> _Task to complete_
Search the records for the word "after" and pick out every line that has it.

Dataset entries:
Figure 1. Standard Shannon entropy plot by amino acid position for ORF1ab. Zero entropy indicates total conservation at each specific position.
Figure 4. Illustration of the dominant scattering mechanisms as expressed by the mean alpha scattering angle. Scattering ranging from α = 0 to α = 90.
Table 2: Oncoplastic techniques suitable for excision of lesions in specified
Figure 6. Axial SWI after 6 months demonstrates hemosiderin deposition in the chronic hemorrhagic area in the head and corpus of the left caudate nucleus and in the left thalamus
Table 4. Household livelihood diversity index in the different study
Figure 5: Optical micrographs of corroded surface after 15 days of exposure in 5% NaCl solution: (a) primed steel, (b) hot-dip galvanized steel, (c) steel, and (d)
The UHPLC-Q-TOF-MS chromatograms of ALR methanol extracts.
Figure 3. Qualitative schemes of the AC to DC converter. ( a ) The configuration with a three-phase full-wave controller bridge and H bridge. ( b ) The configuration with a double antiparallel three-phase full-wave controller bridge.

> _Exercise response_
Figure 6. Axial SWI after 6 months demonstrates hemosiderin deposition in the chronic hemorrhagic area in the head and corpus of the left caudate nucleus and in the left thalamus
Figure 5: Optical micrographs of corroded surface after 15 days of exposure in 5% NaCl solution: (a) primed steel, (b) hot-dip galvanized steel, (c) steel, and (d)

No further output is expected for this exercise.